# Routing for Dummies



## thistlefly (Dec 2, 2008)

OK, so not really for dummies... but sometimes it feels that way starting out. 

I've found a wealth of good information since locating this forum, for which I'm very grateful. A lot of it ends up being in the form of external links, usually located within one of the "info-rich" threads here.

The purpose of this thread is to be a good starting point for those new to routing or, like myself, just venturing beyond the real basics for the first time.

Here's one link I found very helpful, a "Technical Manual" offered by the folks at MLCS Woodworking: http://www.mlcswoodworking.com/shopsite_sc/store/html/smarthtml/graphics2/Technical_Manual.pdf

Their free plans are also pretty neat: http://www.mlcswoodworking.com/shopsite_sc/store/project-plans.html (I'm planning on building at least one of the cedar bench/chests from this set, more if we find other uses than the initial one.)

The site has instructional videos as well... but finding those is left as an exercise for the reader/router. 

The veterans around here recommend a number of sites for jigs, bits and such... but I'll leave off at this point and see if others would like to add links and/or other suggestions they think will be useful for novice router-folk.

Bob


----------



## thistlefly (Dec 2, 2008)

*Another resource....*

Interesting how nice things happen unexpectedly.

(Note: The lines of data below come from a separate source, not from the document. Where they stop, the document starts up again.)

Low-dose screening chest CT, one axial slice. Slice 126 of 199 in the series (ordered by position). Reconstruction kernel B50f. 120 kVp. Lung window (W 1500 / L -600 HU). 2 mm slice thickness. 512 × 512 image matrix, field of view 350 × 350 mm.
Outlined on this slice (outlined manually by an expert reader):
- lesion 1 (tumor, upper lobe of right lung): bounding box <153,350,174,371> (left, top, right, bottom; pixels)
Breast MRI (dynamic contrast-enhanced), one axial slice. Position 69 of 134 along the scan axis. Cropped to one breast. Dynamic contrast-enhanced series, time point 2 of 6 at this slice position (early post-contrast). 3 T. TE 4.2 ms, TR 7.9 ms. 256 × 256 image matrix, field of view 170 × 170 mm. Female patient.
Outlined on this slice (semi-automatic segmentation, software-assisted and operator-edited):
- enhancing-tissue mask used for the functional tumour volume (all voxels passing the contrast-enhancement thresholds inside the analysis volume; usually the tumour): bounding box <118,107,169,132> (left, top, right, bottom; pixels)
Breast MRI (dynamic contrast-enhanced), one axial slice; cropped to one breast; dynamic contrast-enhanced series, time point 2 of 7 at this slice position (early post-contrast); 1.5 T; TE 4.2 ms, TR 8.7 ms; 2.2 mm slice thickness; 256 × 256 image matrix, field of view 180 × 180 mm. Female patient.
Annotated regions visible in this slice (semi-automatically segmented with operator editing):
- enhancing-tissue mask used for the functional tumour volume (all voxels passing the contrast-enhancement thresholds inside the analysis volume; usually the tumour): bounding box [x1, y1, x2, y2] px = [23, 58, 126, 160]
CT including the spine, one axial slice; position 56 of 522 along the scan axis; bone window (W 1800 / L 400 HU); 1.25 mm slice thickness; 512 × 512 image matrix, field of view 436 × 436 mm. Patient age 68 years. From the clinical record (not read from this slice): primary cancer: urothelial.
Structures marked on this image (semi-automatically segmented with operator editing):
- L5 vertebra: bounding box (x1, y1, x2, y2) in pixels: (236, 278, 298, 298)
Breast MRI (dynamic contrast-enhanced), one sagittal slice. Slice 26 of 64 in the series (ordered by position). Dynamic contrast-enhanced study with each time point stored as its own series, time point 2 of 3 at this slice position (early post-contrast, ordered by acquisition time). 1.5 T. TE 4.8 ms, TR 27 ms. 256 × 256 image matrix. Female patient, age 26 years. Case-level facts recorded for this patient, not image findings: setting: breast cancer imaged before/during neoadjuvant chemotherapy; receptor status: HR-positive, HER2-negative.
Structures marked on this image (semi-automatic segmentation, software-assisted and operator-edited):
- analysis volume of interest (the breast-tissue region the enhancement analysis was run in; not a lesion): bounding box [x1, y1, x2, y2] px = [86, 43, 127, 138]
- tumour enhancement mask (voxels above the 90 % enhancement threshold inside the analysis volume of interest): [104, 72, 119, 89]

I had a great chat with someone who ended up _not_ buying the router I had for sale... who is lurking somewhere around this forum even now. 

I pointed him at a couple of sources of information I'd found valuable (we'd both found our way to this forum independently), and he pointed me at http://www.shopnotes.com/, which looks quite good as another source of good woodworking information, including router tips.

Community is a wonderful thing.

Cheers,

Bob

http://www.shopnotes.com/


----------